# EXERCISE DATA
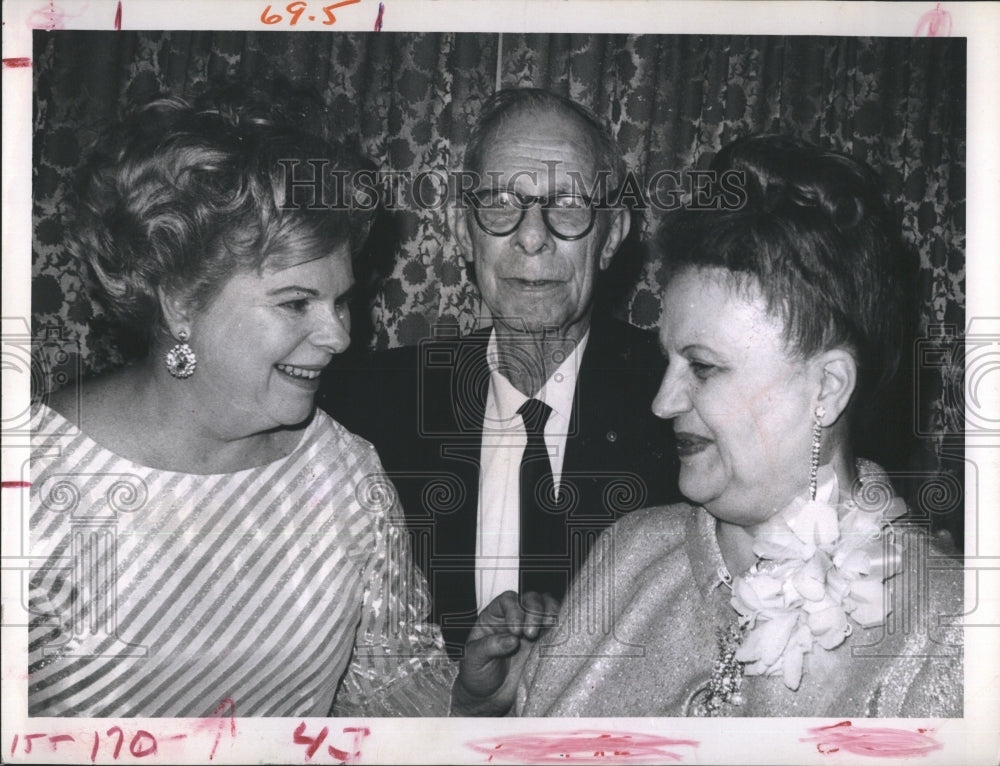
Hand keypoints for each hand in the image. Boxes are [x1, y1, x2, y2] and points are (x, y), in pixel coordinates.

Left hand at [451, 590, 559, 715]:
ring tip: (548, 628)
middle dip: (534, 611)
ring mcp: (531, 629)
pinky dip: (560, 625)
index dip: (514, 610)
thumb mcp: (474, 659)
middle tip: (531, 634)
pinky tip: (557, 635)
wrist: (490, 698)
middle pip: (529, 599)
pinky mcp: (545, 642)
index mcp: (494, 617)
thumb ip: (490, 646)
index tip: (515, 631)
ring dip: (550, 613)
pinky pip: (556, 626)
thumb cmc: (477, 675)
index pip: (507, 601)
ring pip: (546, 607)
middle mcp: (514, 619)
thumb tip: (512, 639)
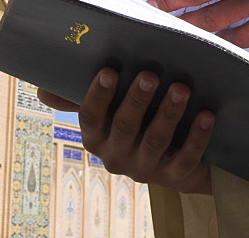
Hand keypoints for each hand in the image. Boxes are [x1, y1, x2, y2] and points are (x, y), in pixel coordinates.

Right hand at [38, 69, 213, 193]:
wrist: (174, 157)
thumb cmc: (136, 116)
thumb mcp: (109, 107)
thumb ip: (80, 96)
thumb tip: (42, 89)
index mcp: (97, 136)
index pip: (91, 117)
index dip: (98, 95)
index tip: (108, 70)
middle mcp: (117, 156)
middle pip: (125, 126)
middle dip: (137, 100)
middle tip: (150, 73)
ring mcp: (146, 169)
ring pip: (155, 141)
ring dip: (169, 113)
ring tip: (182, 88)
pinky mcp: (175, 177)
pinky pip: (185, 159)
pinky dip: (196, 137)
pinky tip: (206, 115)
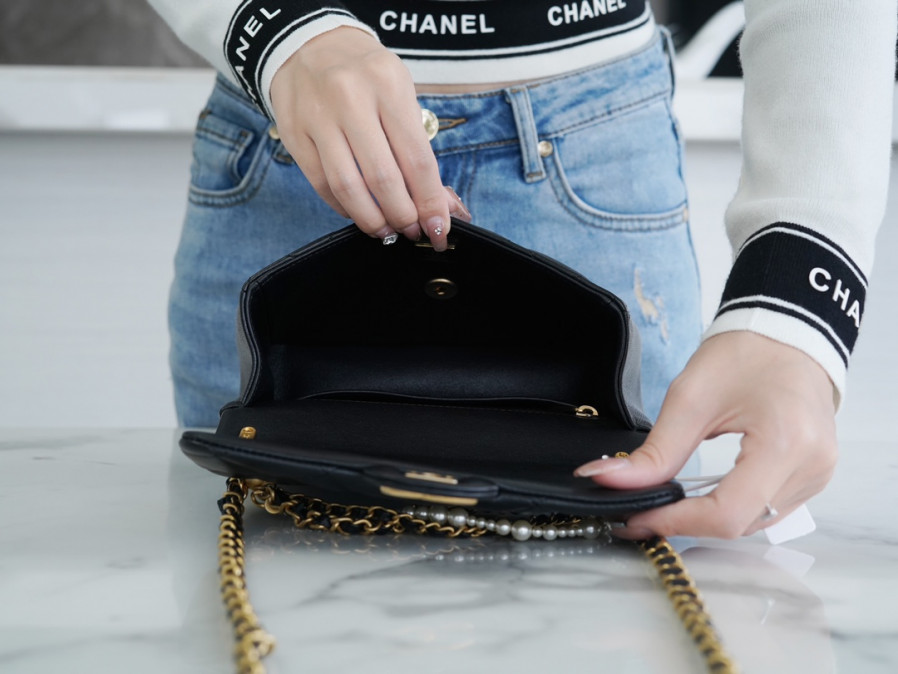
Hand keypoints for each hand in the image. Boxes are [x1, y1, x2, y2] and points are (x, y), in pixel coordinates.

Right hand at [270, 27, 464, 250]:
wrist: (308, 45)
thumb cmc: (366, 76)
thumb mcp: (401, 96)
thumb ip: (420, 150)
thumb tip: (442, 206)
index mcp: (388, 85)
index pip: (416, 159)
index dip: (430, 202)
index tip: (438, 228)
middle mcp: (351, 98)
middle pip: (383, 179)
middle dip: (402, 216)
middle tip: (411, 230)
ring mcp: (318, 117)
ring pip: (348, 188)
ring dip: (372, 220)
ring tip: (385, 230)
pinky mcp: (294, 134)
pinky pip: (323, 184)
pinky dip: (344, 207)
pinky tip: (358, 211)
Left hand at [575, 332, 837, 538]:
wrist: (786, 334)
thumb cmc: (746, 354)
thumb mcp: (690, 397)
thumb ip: (655, 451)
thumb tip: (608, 478)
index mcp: (785, 443)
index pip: (727, 513)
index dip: (677, 521)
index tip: (637, 519)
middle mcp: (810, 466)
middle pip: (739, 524)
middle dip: (687, 522)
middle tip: (643, 511)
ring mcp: (817, 475)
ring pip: (752, 523)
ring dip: (708, 519)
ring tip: (669, 502)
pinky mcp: (813, 477)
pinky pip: (767, 510)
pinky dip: (732, 507)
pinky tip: (705, 494)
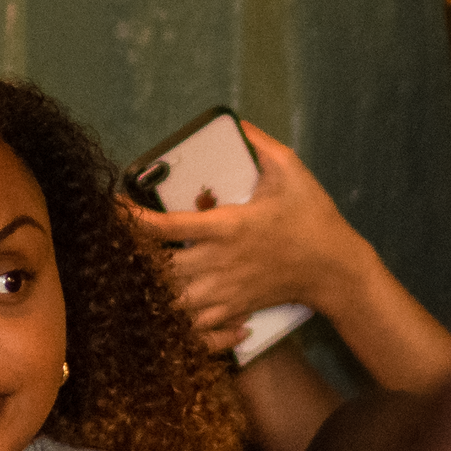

# YOUR ASSIGNMENT
Every line above goes into your copy exactly; no images go in.

# COMPLETED EXERCISE
Hand keypoints for each hand in the image. Boxes are [x1, y1, x2, y2] and points are (x, y), in pixel coordinates.

Left hand at [451, 590, 559, 715]:
ring tip: (548, 628)
middle dip: (534, 611)
ring mcp: (531, 629)
pinky dip: (560, 625)
index dip: (514, 610)
thumb mcp: (474, 659)
middle tip: (531, 634)
pinky tip: (557, 635)
wrist: (490, 698)
middle pip: (529, 599)
pinky mcp: (545, 642)
index mcp: (494, 617)
thumb ip: (490, 646)
index tip: (515, 631)
ring dip: (550, 613)
pinky pip: (556, 626)
thumb cmc: (477, 675)
index pip: (507, 601)
ring pip: (546, 607)
middle mcp: (514, 619)
thumb tip: (512, 639)
Hand keypoints for each hand in the image. Boxes are [x1, y1, x2, y2] and points are (x, y), in pixel coordinates.

Right hand at [38, 69, 213, 193]:
wrist: (174, 157)
thumb cmc: (136, 116)
thumb mcp: (109, 107)
thumb ip: (80, 96)
thumb tip: (42, 89)
index mcp: (97, 136)
index pip: (91, 117)
index dip: (98, 95)
index tip: (108, 70)
middle mcp: (117, 156)
middle pip: (125, 126)
middle dip: (137, 100)
middle tip: (150, 73)
ring mcp: (146, 169)
ring pip: (155, 141)
ring dip: (169, 113)
ring tip: (182, 88)
pinky mcp: (175, 177)
pinky pip: (185, 159)
pinky dip: (196, 137)
pinky tip: (206, 115)
Hand keypoints for each hand in the image. Boxes are [x1, y1, x2, y2] and points are (x, y), in pixel coordinates.

Right hand at [270, 27, 464, 250]:
wrist: (308, 45)
thumb cmc: (366, 76)
thumb mcp: (401, 96)
thumb ip: (420, 150)
thumb tip: (442, 206)
index mcp: (388, 85)
index pip: (416, 159)
index dip: (430, 202)
index tip: (438, 228)
middle mcp: (351, 98)
middle pip: (383, 179)
middle dip: (402, 216)
middle tip: (411, 230)
ring mcp: (318, 117)
ring pip: (348, 188)
ring dip: (372, 220)
ring tip: (385, 230)
pinky mcp: (294, 134)
pinky pip: (323, 184)
pinky dip: (344, 207)
pinky tip: (358, 211)
Left hand at [575, 332, 837, 538]:
wrist: (786, 334)
thumb cmc: (746, 354)
thumb mcp: (690, 397)
thumb ip: (655, 451)
thumb tip: (608, 478)
index mcp: (785, 443)
index pip: (727, 513)
index dip: (677, 521)
index tip: (637, 519)
middle mcp: (810, 466)
middle pip: (739, 524)
middle dip: (687, 522)
middle tip: (643, 511)
ring mcp: (817, 475)
ring pip: (752, 523)
ring dip: (708, 519)
ring tip: (669, 502)
pinky mcp: (813, 477)
pinky pip: (767, 510)
pinky dip: (732, 507)
pinky tip: (705, 494)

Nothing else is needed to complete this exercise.